Стол на плацкартной боковине холодный такой, неровный, ледянющий и грязный, с засохшим пятном от разлитого чая. Сразу вдруг захотелось со стола локти убрать, а некуда, неохота, как школьник, опустив руки, сидеть за партой. Посижу лучше так, с локтями, холод вагона половлю, затоплю себя шумом зимней дороги, погреюсь тихим светом включенной лампочки у плацкарта напротив. Сырое бельё на верхней полке уже вонять начало, пылью и сыростью какой-то запахло. Моющим средством каким-то, затхлостью старой, парами лапши в кипятке и варёными яйцами. Совсем чуть-чуть ароматы нос грели, теплотой какой-то, знакомым чем-то, как летом, когда с Тёмкой ездили отдыхать, когда не только солнцем в небе грелись, но и друг дружкой. Взглядом одним. Дыханием грелись даже.
Старая чёрная куртка так хорошо согревала, даже вжался в неё ради уюта. Руки только всё мёрзли, титан бы надо включить, а всё не включают никак, сколько пассажиры ни жаловались. Уже не моя проблема, выходить скоро буду, Зелёный Дол сейчас проеду и в Верхнекамск наконец вернусь. Домой вернусь. А поезд дальше поплывёт по чёрным шёлковым лентам железных дорог, исчезнет в сухой метели и на прощание свистнет разок, кинет свой плач, как насмешку, и навсегда растворится за горизонтом.
И я навсегда растворюсь в наших родных панельках, в хрущёвских лабиринтах, затеряюсь в нечищеных заснеженных дорогах. Всё на свете забуду. Верхнекамск только буду знать. Ни Москвы, ни Питера, ни Сочи для меня отныне не будет. Всё растает, как сон.
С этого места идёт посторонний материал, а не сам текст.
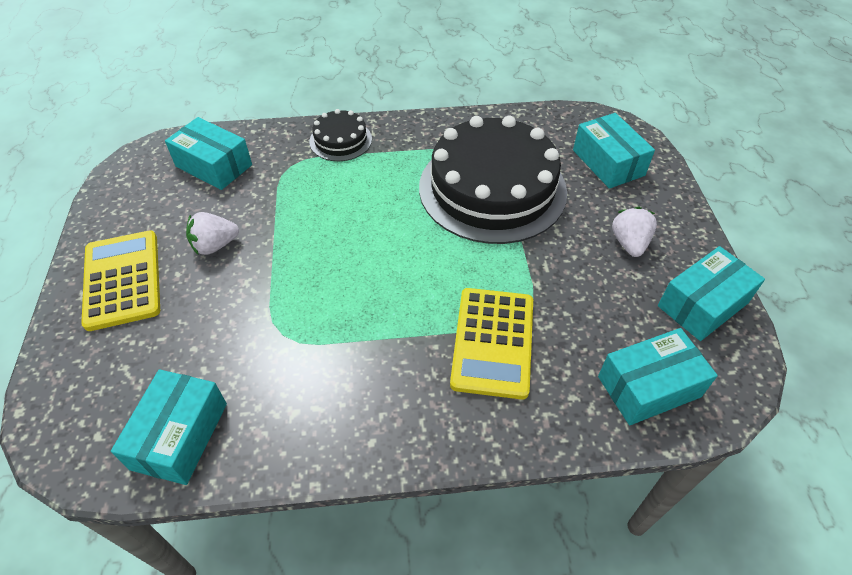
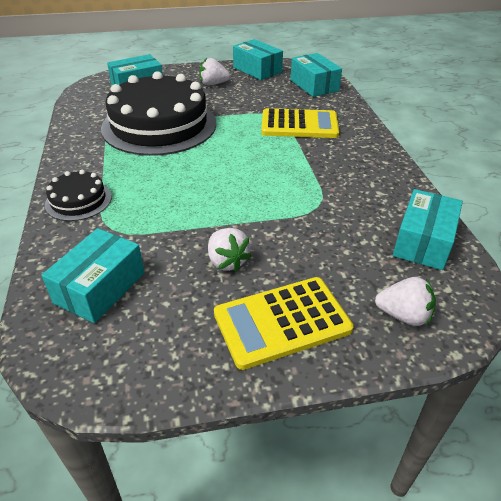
camera: 95 degrees left, 10 degrees down
(83, 379) = (403, 315): none -> white strawberry
(179, 436) = (423, 241): turquoise box -> turquoise box turned 75 degrees counterclockwise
В сладких воспоминаниях только будет существовать, в полароидных фотографиях застынет глянцевым камнем и душу согреет в зимней ночи. Когда опять достану свой альбом, когда корочкой сладко так захрущу, когда опять повздыхать о старом захочется и забыться в ностальгической наркомании.
К Тёмке приеду, к ушастому своему, обниму его крепко-крепко, как будто опять из армии вернулся. Подарок ему наконец-то вручу, а он мне свой, наверно, подарит. Отмечать с ним будем всю ночь, с роднёй нашей, с его семьёй и с моей, под одной крышей Новый год встретим, как никогда не встречали. В первый раз такое будет. Одна только мысль разжигала пожар на душе, сердце вспыхивало старой спичкой, пухом июльским меж тополями на горячем асфальте. Тепло вдруг так стало, и титана не надо, пусть не включают. Мыслями обогреюсь, воспоминаниями и фантазиями, костром надежды себя утешу и не замёрзну больше холодной зимой.